М.С. Вигелль
Проблемы в истории, на которых сосредоточивается не только наука, но и философия, в конечном итоге связаны с вопросом о том, что является истиной. Истина является неким фундаментом, на котором затем основываются одна за другой системы с целью охватить сущность реальности. Вопросом, который философия, однако, упустила из внимания, является то, каким способом истина как таковая может иметь отношение к человеческому существованию.
То обстоятельство, что истинное противопоставляется ложному, находится вне всякого сомнения. Оно выражено спинозовским “verum est index sui et falsi” (лат. «истинное есть указатель его самого и ложного»); «истина» всегда является «истиной», что становится ясно из правил употребления языка, и уже в этом обнаруживается рефлексивность понятия истины.
Кроме этого отношения понятия истины к себе, исследование требует представить модель природы истины в отношении к нам, ибо в том случае, когда истина является чем-то отдельным от человеческого существования, она лишена релевантности.
Объем понятия «истина» в то же время нельзя редуцировать к чисто субъективному понятию отдельного индивида, иначе понятие «истина» в нормативном отношении окажется только абстракцией изолированного существования. В таком случае «истина» должна подчиняться закону тождества, так как истина была бы собою только в качестве того, что субъект принимает как истину.
Поскольку всякое выражение этики исходит из требования отношения к человеческому существованию в качестве нормативного элемента универсального характера, трансцендирующего сферу отдельного субъекта, то требуется, чтобы «истина» находилась в каком-то продуктивном отношении к чему-то вне своей внутренней сферы, то есть, другими словами, чтобы ее объем включал больше, чем внутреннее отношение.
Фундаментальной задачей этики, в рамках рационалистической традиции, является поиск адекватного способа достижения основы этической нормативности.

_Задания_
1 > Перепишите из текста об истине отрывок от слов «Кроме этого отношения» до слов «она лишена релевантности.» включительно.
2 > Объясните по тексту об истине, почему исследование должно представить модель природы истины в отношении к нам.

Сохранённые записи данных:
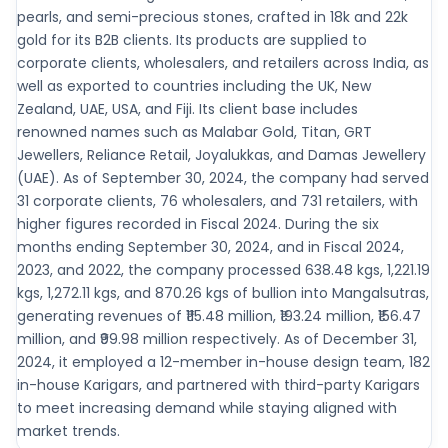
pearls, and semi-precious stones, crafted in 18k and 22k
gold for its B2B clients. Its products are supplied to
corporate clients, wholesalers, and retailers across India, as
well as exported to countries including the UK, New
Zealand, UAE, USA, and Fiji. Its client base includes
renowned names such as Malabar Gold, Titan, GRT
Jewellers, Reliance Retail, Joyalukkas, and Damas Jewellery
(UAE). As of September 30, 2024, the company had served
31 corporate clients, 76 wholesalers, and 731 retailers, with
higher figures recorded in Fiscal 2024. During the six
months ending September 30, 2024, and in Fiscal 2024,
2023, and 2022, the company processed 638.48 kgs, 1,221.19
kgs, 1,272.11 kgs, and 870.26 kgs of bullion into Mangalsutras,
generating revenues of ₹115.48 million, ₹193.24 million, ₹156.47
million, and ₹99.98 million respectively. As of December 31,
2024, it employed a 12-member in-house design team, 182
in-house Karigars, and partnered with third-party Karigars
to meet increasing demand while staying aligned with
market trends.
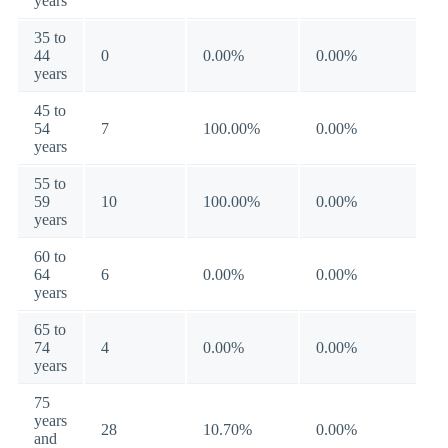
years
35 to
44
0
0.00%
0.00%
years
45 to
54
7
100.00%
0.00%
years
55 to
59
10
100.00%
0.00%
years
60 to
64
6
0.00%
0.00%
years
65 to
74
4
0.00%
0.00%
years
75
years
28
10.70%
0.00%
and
...
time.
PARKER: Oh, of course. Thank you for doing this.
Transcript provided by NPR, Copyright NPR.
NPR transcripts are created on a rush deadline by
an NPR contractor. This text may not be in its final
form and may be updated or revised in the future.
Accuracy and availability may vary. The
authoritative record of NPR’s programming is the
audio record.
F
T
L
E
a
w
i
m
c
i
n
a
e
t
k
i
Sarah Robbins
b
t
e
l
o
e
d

_Ответы_
1 >
Кроме этого отношения понятия истины к себе, исследование требует представить модель природы истины в отношении к нам, ибо в том случае, когда истина является чем-то отдельным от человеческого существования, она лишена релевантности.

2 > Такая модель необходима, потому что истина, отдельная от человеческого существования, лишена релевантности.